Wednesday, March 22, 2006

Ruby noob

Caution: this is a computer-related posting, so skip it if you are not interested. It's a neat trick I learned a while ago, and it's served me well. I'm sure it can be improved in many ways, but at least it has helped me learn a bit of Ruby.

Problem: I usually keep my office PC and my Mac laptop synchronized using rsync. I do something like

rsync -e ssh -auvz <office>:<dir> <dir>

when the most recent changes are on the office PC, and

rsync -e ssh -auvz --exclude=".DS_Store" <dir> <office>:<dir>

when I finish working on the laptop and want to sync up everything ot my office PC. The additional "exclude" is necessary to avoid copying files created by the OSX Finder in practically every directory, and for which Linux obviously has no use.

Anyway, the other day I forgot this "exclude" thingy, and as a result my office PC was littered with .DS_Store files all over my working directories. How to get rid of them (short of hunting them down manually)?

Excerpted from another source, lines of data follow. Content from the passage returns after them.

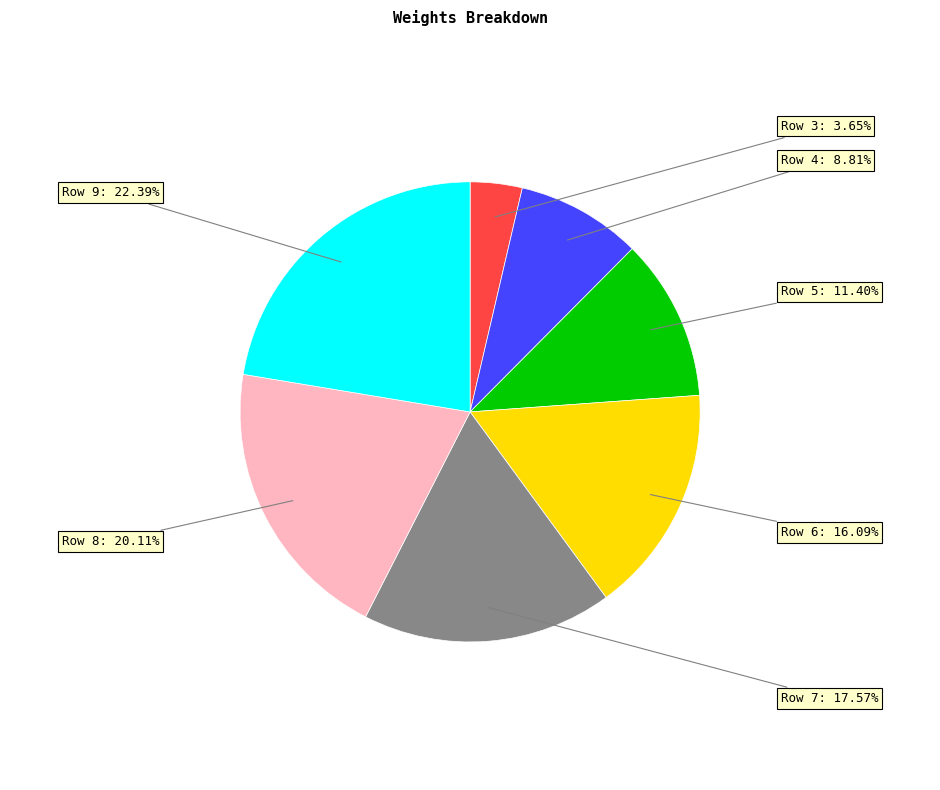

Is there a majority slice in this chart?

No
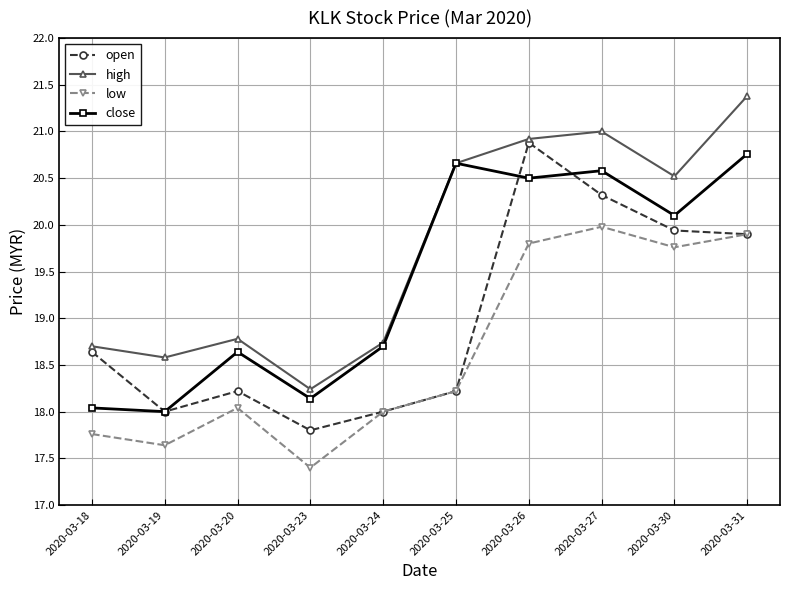

At which category is the sum across all series the highest?

2020-03-26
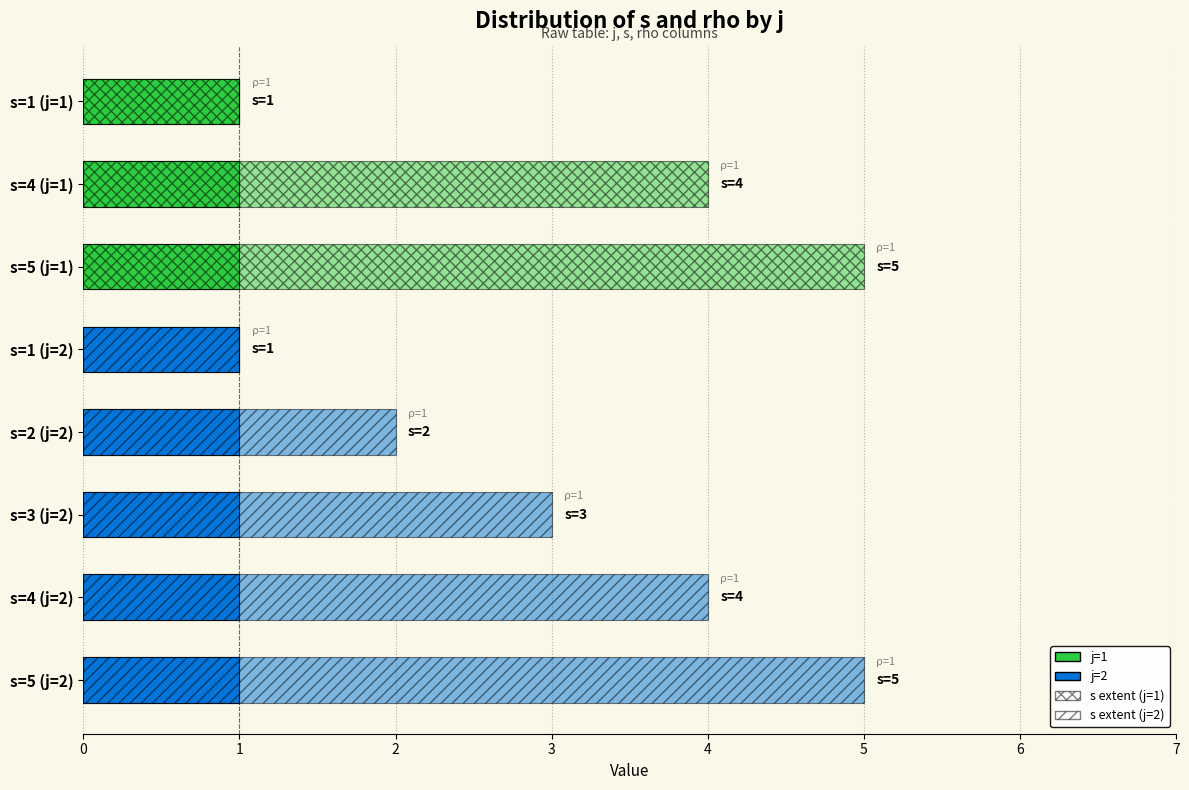

What is the label of the 2nd bar from the right?

s=4 (j=2)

I knew about Python's os.walk, but could something like that be done in Ruby, which for some reason I find more compatible with my way of thinking? YES! Here goes:

require 'find'
require 'FileUtils'

Find.find("top_level_working_directory") do |path|
FileUtils.rm(path, :verbose => true) if path[-9..-1]==".DS_Store"
end


This thing recurses through all subdirectories, starting with top_level_working_directory and passes each file to the block, which then performs the required deletion if the (full) path matches the loathed pattern.

I am sure there are other ways, including turning this into a one-liner (I still launched irb and did things by trial and error), but this Worked for Me (TM).